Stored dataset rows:
━━━━━━━━━━━━━━━━

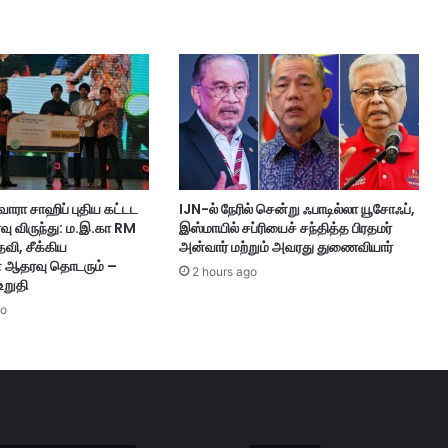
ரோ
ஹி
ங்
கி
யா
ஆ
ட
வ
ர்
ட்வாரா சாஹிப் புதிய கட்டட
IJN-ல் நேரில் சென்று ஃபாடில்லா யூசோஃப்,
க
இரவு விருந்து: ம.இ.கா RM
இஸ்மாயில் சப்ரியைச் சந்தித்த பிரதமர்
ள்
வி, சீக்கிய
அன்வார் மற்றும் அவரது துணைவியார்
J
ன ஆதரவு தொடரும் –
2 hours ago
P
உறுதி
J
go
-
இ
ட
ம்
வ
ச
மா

━━━━━━━━━━━━━━━━

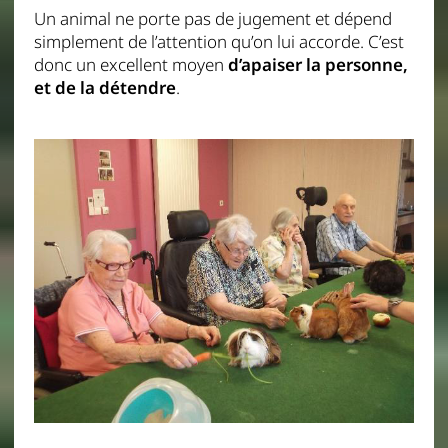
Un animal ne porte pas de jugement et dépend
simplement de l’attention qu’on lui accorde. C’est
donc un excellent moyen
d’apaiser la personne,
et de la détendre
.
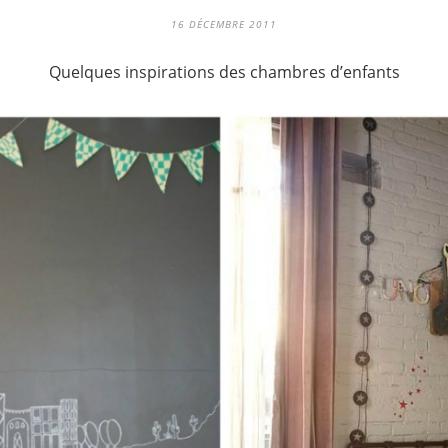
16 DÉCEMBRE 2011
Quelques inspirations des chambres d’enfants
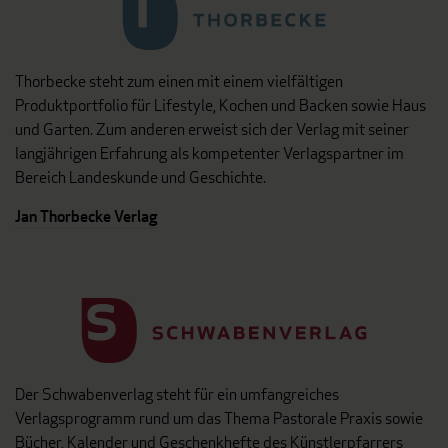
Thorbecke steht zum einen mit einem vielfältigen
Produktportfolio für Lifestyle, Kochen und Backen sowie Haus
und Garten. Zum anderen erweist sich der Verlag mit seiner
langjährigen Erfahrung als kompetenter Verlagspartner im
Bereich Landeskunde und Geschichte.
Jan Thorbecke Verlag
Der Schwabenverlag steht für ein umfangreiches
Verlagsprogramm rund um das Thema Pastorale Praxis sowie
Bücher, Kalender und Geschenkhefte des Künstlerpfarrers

━━━━━━━━━━━━━━━━

EXERCISE DIRECTIONS:
Copy out everything in the rows above from the line with "Un animal ne porte pas de jugement et dépend" down to the line with "Bücher, Kalender und", keeping every word the same. Leave the pictures out of your answer.

ANSWER TO THE EXERCISE:
Un animal ne porte pas de jugement et dépend
simplement de l’attention qu’on lui accorde. C’est
donc un excellent moyen
d’apaiser la personne,
et de la détendre
.
16 DÉCEMBRE 2011
Quelques inspirations des chambres d’enfants
Thorbecke steht zum einen mit einem vielfältigen
Produktportfolio für Lifestyle, Kochen und Backen sowie Haus
und Garten. Zum anderen erweist sich der Verlag mit seiner
langjährigen Erfahrung als kompetenter Verlagspartner im
Bereich Landeskunde und Geschichte.
Jan Thorbecke Verlag
Der Schwabenverlag steht für ein umfangreiches
Verlagsprogramm rund um das Thema Pastorale Praxis sowie
Bücher, Kalender und Geschenkhefte des Künstlerpfarrers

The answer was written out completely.